**DIRECTIVE A**
Return, word for word, the part of the passage on adding virtual agents to recorded video starting with "We propose a" and going on through "or computer animation.".
**DIRECTIVE B**
Write the next part of the passage on adding virtual agents to recorded video, picking up after its last sentence.

**DOCUMENT PASSAGE**

((

Following [5], some of the most clear future challenges in creating realistic and believable Virtual Humans consist of generating on-the-fly flexible motion and providing them with complex behaviors inside their environments, as well as making them interactive with other agents. On the other hand, interaction between real and virtual agents has been little considered previously [3]. Gelenbe et al. [3] proposed an augmented reality system combining computer vision with behavior–based non–human agents. Zhang et al. [7] presented a method to merge virtual objects into video sequences recorded with a freely moving camera. The method is consistent regarding illumination and shadows, but it does not tackle occlusions with real moving agents. Existing works on virtual storytelling typically use AI-related approaches such as heuristic search and planning to govern the behaviors of the agents. Cavazza et al. [1] describe an interactive virtual storytelling framework based on Hierarchical Task Networks. Lee et al. [4] describe a Responsive Multimedia System for virtual storytelling, in which external users interact with the system by means of tangible, haptic and vision-based interfaces.

We propose a framework in which a virtual storytelling interface allows users to author original recordings, extending them with virtual agents, by introducing goals for them at specific points along the video timeline. Once a plotline is given, virtual agents follow it according to a defined scene model. Additionally, our approach offers two interesting contributions: first, a user can model and extend virtual agent behaviors in a flexible way, being enabled to define arbitrarily complex occurrences easily. In the second place, to improve the naturalness of the virtual agents, we base their concrete spatiotemporal realizations on patterns learnt from real agents in the scenario. Our solution achieves mixed-initiative authoring and advanced scene augmentation, and provides benefits to fields such as simulation or computer animation.

(34)

2 Real Scene Analysis

Virtual agents must be aware of real occurrences, in order to decide for reactions. Instantaneous real world information is analyzed in 3 steps: (i) tracking relevant scene objects and extracting spatiotemporal data; (ii) qualifying these data in terms of low-level predicates, using a rule-based reasoning engine; and (iii) inferring higher-level patterns of behavior by applying inductive mechanisms of decision.

The tracking algorithm has been implemented following [2], which describes an efficient real-time method for detecting moving objects in unconstrained environments. In order to carry out further analyses over real world data, the spatiotemporal statuses are conceptualized. To do so, we use the Fuzzy Metric Temporal Logic (FMTL) formalism proposed in [6], which incorpo-rates conventional logic formalisms and extends them by fuzzy and temporal components. The instantaneous values for a target Id are encoded into temporally-valid predicates of the form t ! has status(Id, x, y, θ, v, a, α), stating its 2D-position, orientation, velocity, action, and cur-rent progression within the action cycle, at time-step t. These quantitative values are fuzzified and, after that, an FMTL reasoning engine processes every has status predicate, and derives goal-oriented predicates such as has velocity(Id, V ) or is standing(Id, Loc).

The conceptual knowledge about agent behavior is encoded in a set of rules in FMTL and organized within a behavior modeling formalism called Situation Graph Tree (SGT) [2]. SGTs build behavioral models by connecting a set of defined situations by means of prediction and specialization edges. When a set of conditions is asserted, a high-level predicate is produced as an interpretation of a situation. In this work, instead of inferring high-level situations from low-level information, we use SGTs to decompose abstract and vague linguistic explanations into concrete sequences of low-level actions. More information can be found in [2].

))

**SUPPLIED DATA**
((

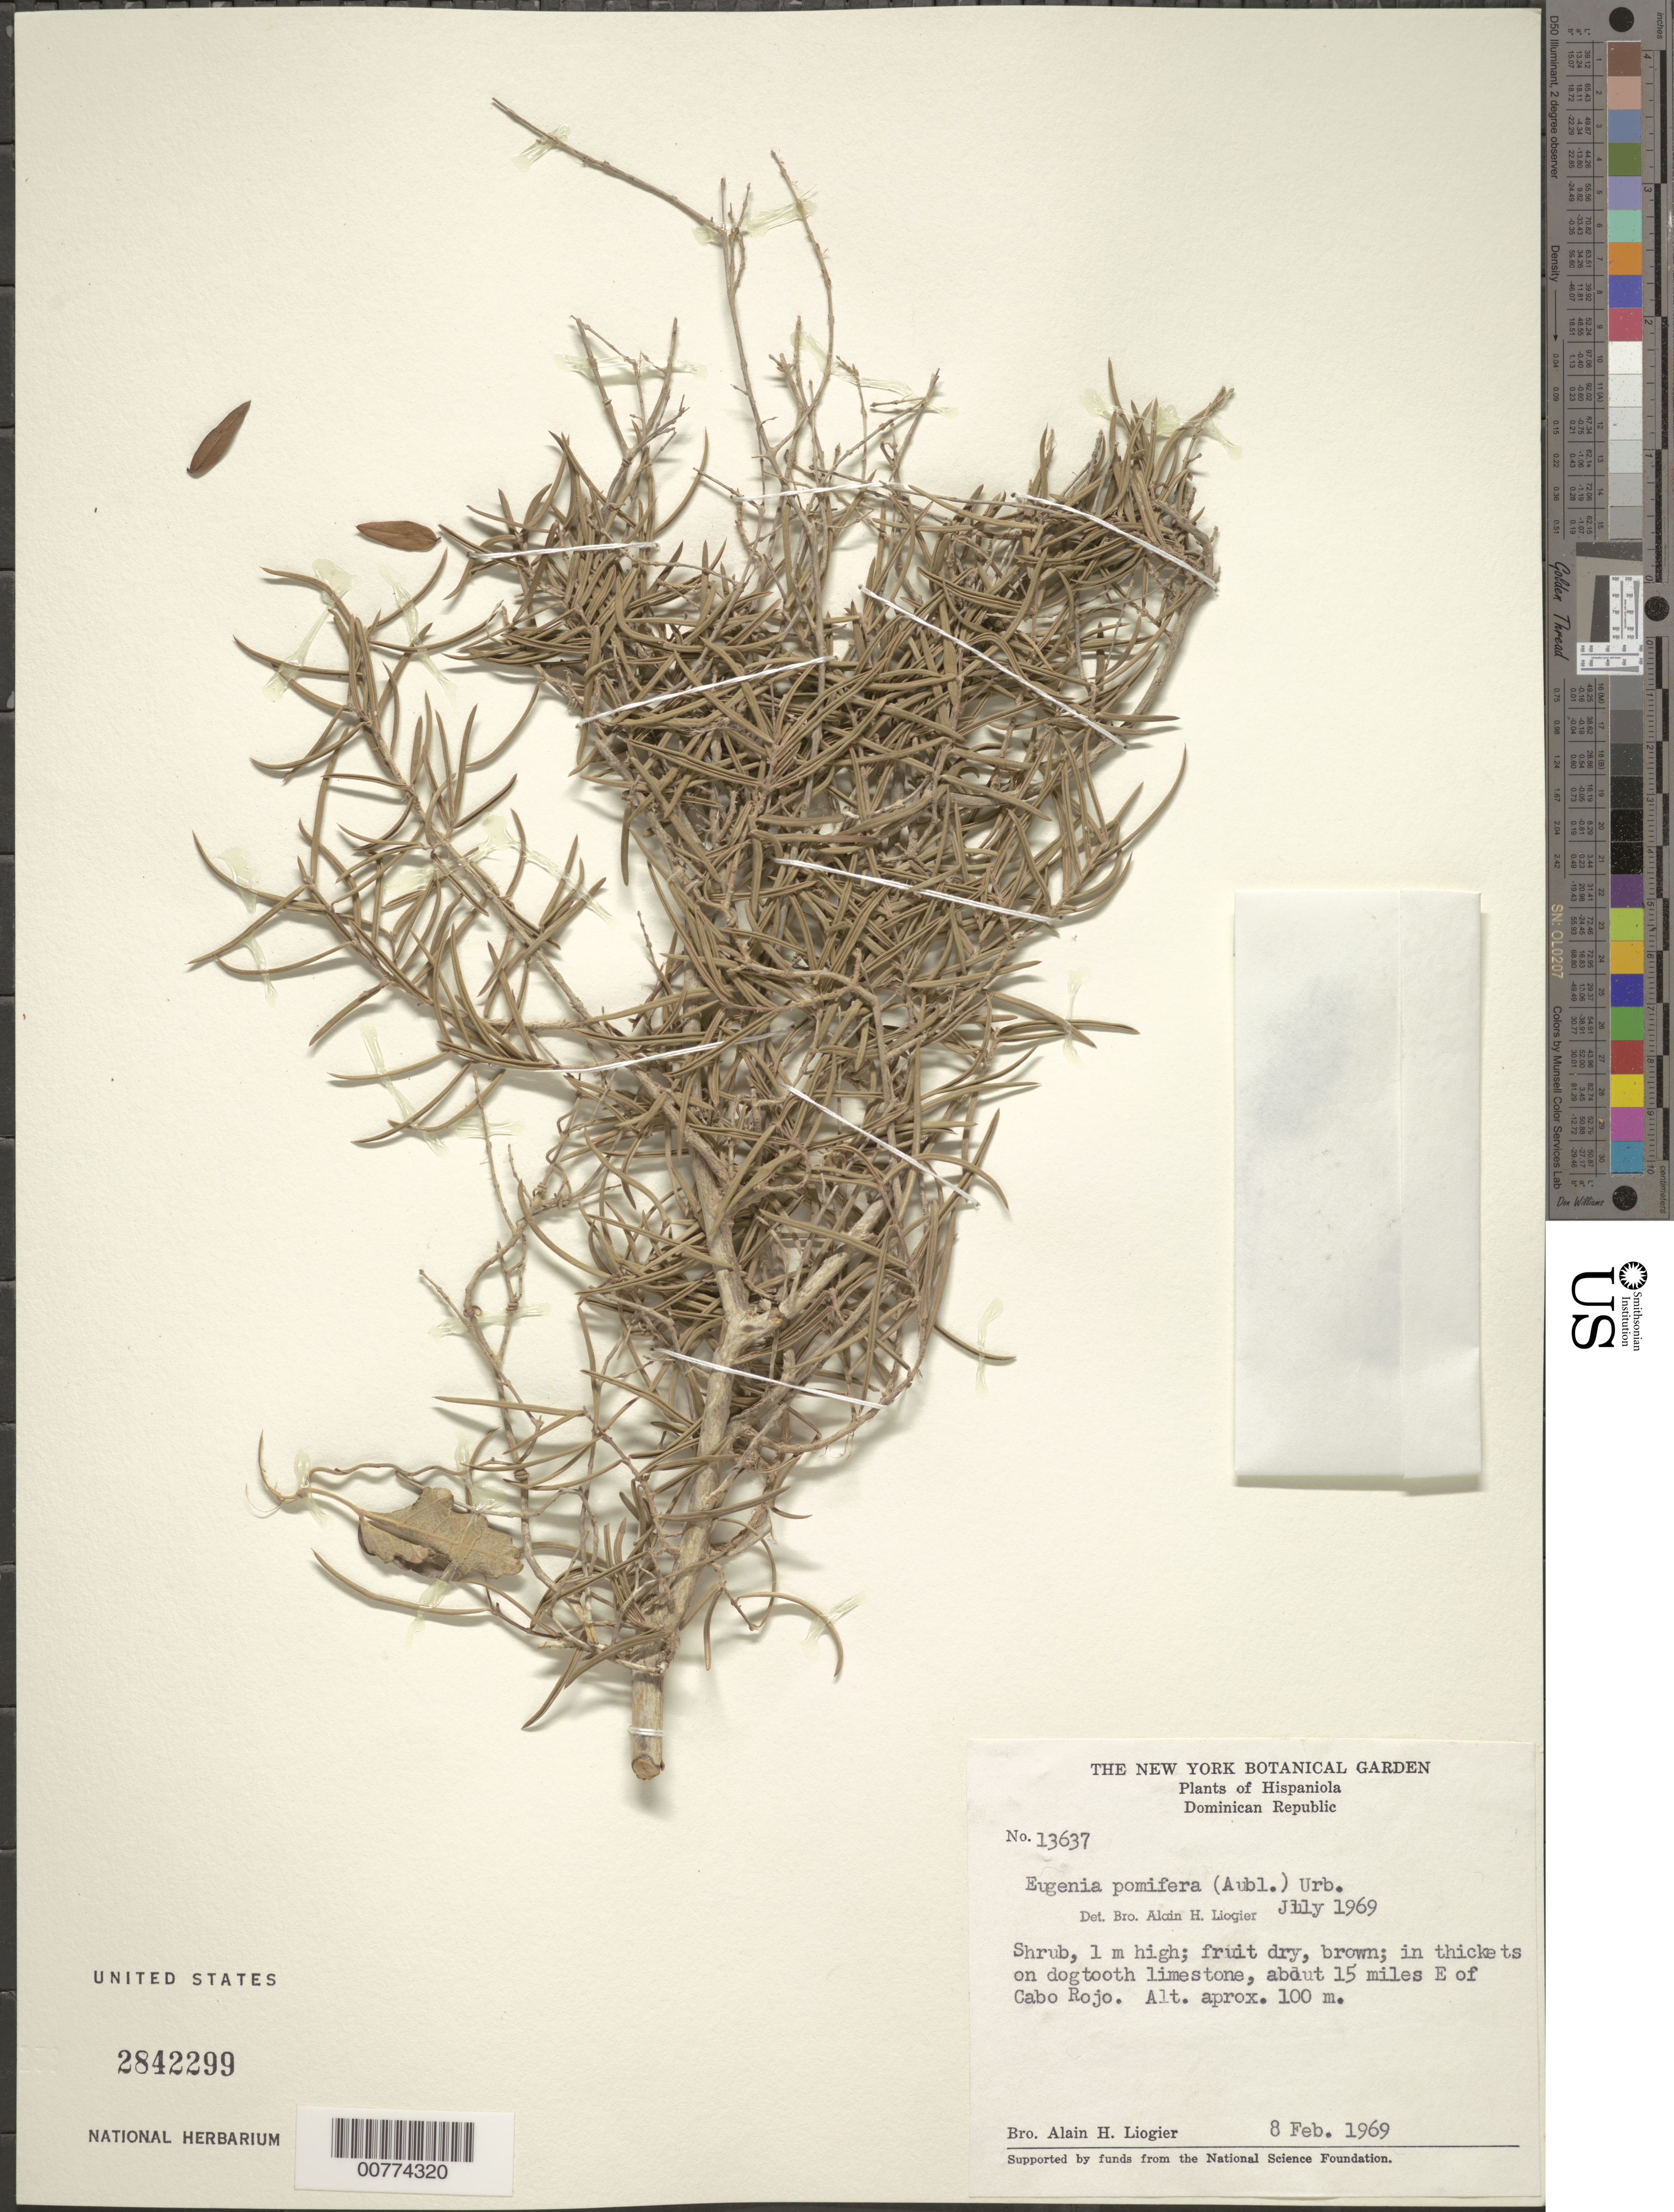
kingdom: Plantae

))

**WRITTEN ANSWER A**
We propose a framework in which a virtual storytelling interface allows users to author original recordings, extending them with virtual agents, by introducing goals for them at specific points along the video timeline. Once a plotline is given, virtual agents follow it according to a defined scene model. Additionally, our approach offers two interesting contributions: first, a user can model and extend virtual agent behaviors in a flexible way, being enabled to define arbitrarily complex occurrences easily. In the second place, to improve the naturalness of the virtual agents, we base their concrete spatiotemporal realizations on patterns learnt from real agents in the scenario. Our solution achieves mixed-initiative authoring and advanced scene augmentation, and provides benefits to fields such as simulation or computer animation.

**WRITTEN ANSWER B**
3 Ontologically-based Linguistic Analysis

The main motivation for the use of ontologies is to capture the knowledge involved in a certain domain of interest, by specifying conventions about its implied content. In our case, the behavioral models introduced by a user must conform to the chosen domain; also, input texts refer to entities that the system should identify. An ontology has been created for our pursued domain, unifying the possible situations, agents, semantic locations, and descriptors that constrain the domain, and establishing relationships among them. For instance, a Theft situation links a thief Agent with a victim Agent through a stolen PickableObject. Two additional ontological resources are considered: an episodical database, which accounts the history of instantiated situations to enable retrieval capabilities; and an onomasticon, a dynamic repository that maintains the set of identifiers that are used by different processes to refer to active entities in the scene.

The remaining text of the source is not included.